ForeSee Results introduces tool to help clients measure social media marketing impact

By Nathan Bomey

Ann Arbor-based online customer satisfaction firm ForeSee Results is introducing a new service aimed at helping clients understand how much revenue they are reaping from various social media efforts.

The new tool, which ForeSee is calling "social media value calculation," is designed to help businesses measure the impact of their marketing via sites like Twitter and Facebook.

Accurately measuring the impact of social media on revenue is a significant challenge that has largely eluded most industries, experts say.

ForeSee, one of Ann Arbor's largest and fastest growing technology companies, hopes that its new tool can provide answers to perplexed marketers.

Larry Freed 1.JPG

ForeSee Results CEO Larry Freed said the company's new tool can help companies measure the sales impact of their social media marketing.

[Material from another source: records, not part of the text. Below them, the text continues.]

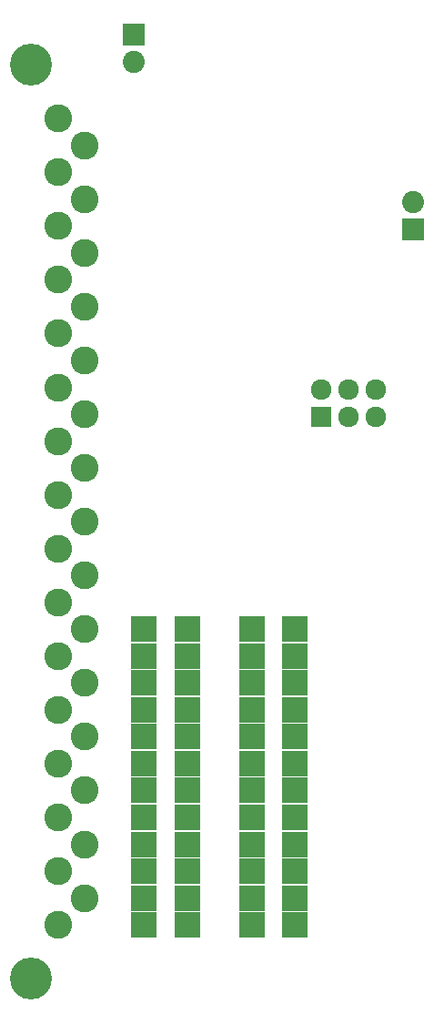
<source format=gbs>
G04 #@! TF.GenerationSoftware,KiCad,Pcbnew,(5.1.5)-3*
G04 #@! TF.CreationDate,2021-08-30T19:43:02+02:00*
G04 #@! TF.ProjectId,gbm12,67626d31-322e-46b6-9963-61645f706362,0430 -*
G04 #@! TF.SameCoordinates,Original*
G04 #@! TF.FileFunction,Soldermask,Bot*
G04 #@! TF.FilePolarity,Negative*
%FSLAX46Y46*%
G04 Gerber Fmt 4.6, Leading zero omitted, Abs format (unit mm)*
G04 Created by KiCad (PCBNEW (5.1.5)-3) date 2021-08-30 19:43:02*
%MOMM*%
%LPD*%
G04 APERTURE LIST*
%ADD10R,2.051000X2.051000*%
%ADD11C,2.051000*%
%ADD12R,1.924000X1.924000*%
%ADD13C,1.924000*%
%ADD14C,3.900120*%
%ADD15C,2.599640*%
%ADD16R,2.398980X2.398980*%
G04 APERTURE END LIST*
D10*
X84500000Y-54730000D03*
D11*
X84500000Y-57270000D03*
D12*
X101960000Y-90270000D03*
D13*
X101960000Y-87730000D03*
X104500000Y-90270000D03*
X104500000Y-87730000D03*
X107040000Y-90270000D03*
X107040000Y-87730000D03*
D10*
X110500000Y-72770000D03*
D11*
X110500000Y-70230000D03*
D14*
X74998740Y-142501820D03*
D15*
X77500640Y-62499440D03*
X77498100Y-102499360D03*
X77498100Y-107500620D03*
X77498100Y-117500600D03*
X77498100Y-112499340D03*
X77498100Y-132499300D03*
X77498100Y-137500560D03*
X77498100Y-127500580D03*
X77498100Y-122499320D03*
X77498100Y-82499400D03*
X77498100Y-87500660D03*
X77498100Y-97500640D03*
X77498100Y-92499380D03*
X77498100Y-72499420D03*
X77498100Y-77500680D03*
X77498100Y-67500700D03*
X80000000Y-65001340D03*
X80000000Y-75001320D03*
X80000000Y-70000060D03*
X80000000Y-90000020D03*
X80000000Y-95001280D03*
X80000000Y-85001300D03*
X80000000Y-80000040D03*
X80000000Y-119999960D03*
X80000000Y-125001220D03*
X80000000Y-135001200D03*
X80000000Y-129999940D03*
X80000000Y-109999980D03*
X80000000Y-115001240D03*
X80000000Y-105001260D03*
X80000000Y-100000000D03*
D14*
X74998740Y-57500720D03*
D16*
X95501020Y-110000000D03*
X99498980Y-110000000D03*
X85501020Y-110000000D03*
X89498980Y-110000000D03*
X95501020Y-112500000D03*
X99498980Y-112500000D03*
X85501020Y-112500000D03*
X89498980Y-112500000D03*
X95501020Y-115000000D03*
X99498980Y-115000000D03*
X85501020Y-115000000D03*
X89498980Y-115000000D03*
X95501020Y-117500000D03*
X99498980Y-117500000D03*
X85501020Y-117500000D03*
X89498980Y-117500000D03*
X95501020Y-120000000D03*
X99498980Y-120000000D03*
X85501020Y-120000000D03*
X89498980Y-120000000D03*
X95501020Y-122500000D03*
X99498980Y-122500000D03*
X85501020Y-122500000D03*
X89498980Y-122500000D03*
X95501020Y-125000000D03*
X99498980Y-125000000D03*
X85501020Y-125000000D03*
X89498980Y-125000000D03*
X95501020Y-127500000D03*
X99498980Y-127500000D03*
X85501020Y-127500000D03*
X89498980Y-127500000D03*
X95501020Y-130000000D03*
X99498980Y-130000000D03*
X85501020Y-130000000D03*
X89498980Y-130000000D03*
X95501020Y-132500000D03*
X99498980Y-132500000D03*
X85501020Y-132500000D03*
X89498980Y-132500000D03*
X95501020Y-135000000D03*
X99498980Y-135000000D03*
X85501020Y-135000000D03*
X89498980Y-135000000D03*
X95501020Y-137500000D03*
X99498980Y-137500000D03*
X85501020Y-137500000D03*
X89498980Y-137500000D03*
M02*

</source>
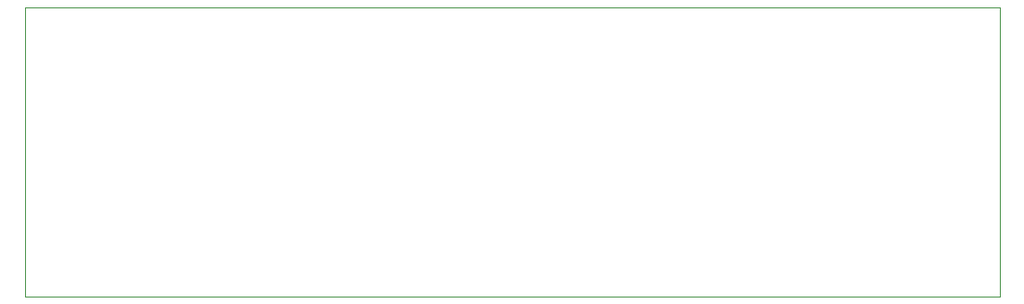
<source format=gbr>
%TF.GenerationSoftware,KiCad,Pcbnew,(5.1.10)-1*%
%TF.CreationDate,2023-11-11T20:16:55+01:00*%
%TF.ProjectId,tmp90x40-qfc2sdip,746d7039-3078-4343-902d-716663327364,rev?*%
%TF.SameCoordinates,Original*%
%TF.FileFunction,Profile,NP*%
%FSLAX46Y46*%
G04 Gerber Fmt 4.6, Leading zero omitted, Abs format (unit mm)*
G04 Created by KiCad (PCBNEW (5.1.10)-1) date 2023-11-11 20:16:55*
%MOMM*%
%LPD*%
G01*
G04 APERTURE LIST*
%TA.AperFunction,Profile*%
%ADD10C,0.050000*%
%TD*%
G04 APERTURE END LIST*
D10*
X182880000Y-114808000D02*
X182880000Y-88392000D01*
X93980000Y-114808000D02*
X182880000Y-114808000D01*
X93980000Y-88392000D02*
X93980000Y-114808000D01*
X93980000Y-88392000D02*
X182880000Y-88392000D01*
M02*

</source>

Nathan Bomey | AnnArbor.com

“Most businesses have accepted the marketing value of social media without any real proof points,” ForeSee Results CEO Larry Freed said in a statement. “We can count how many Facebook fans, how many Tweets, how many complaints, and how many people click through ads on social sites, but we haven’t had a way to calculate a tangible return on investment for social media efforts, not to mention other marketing initiatives. Now we can.”

ForeSee is using customer satisfaction measurement technology originally developed at the University of Michigan.

ForeSee reported that its research shows that the impact of social media varies widely depending on the company:

Some companies are spending millions in advertising their social media presence and staffing a team to oversee it, only to discover that social media is influencing 1 percent of all purchases. Meanwhile, promotional emails have been neglected in favor of social media, and emails are influencing 32 percent of purchases. Other companies are seeing social media as a primary influencer of 5-6% of all revenue with a relatively modest investment.

Those findings underscore the variability of social media marketing, which is still widely uneven among even the largest of corporations.

Nonetheless, ForeSee's technology is well positioned to gain interest as companies plunge more marketing dollars into social media.

In 2009, U.S. companies spent $716 million on social media marketing, according to Forrester Research. But that will rise to $3.1 billion by 2014.

The social media tool adds to an increasingly diverse set of services offered by ForeSee, which conducts about 1 million surveys a month to gauge the satisfaction of visitors to the websites of major clients like Best Buy, Target and the federal government. In 2009, the company introduced a new web metrics service to provide a visual snapshot of a web visitor's experience.

The company, which had about 150 employees in January, expects strong revenue growth this year after experiencing a 32 percent increase in 2009.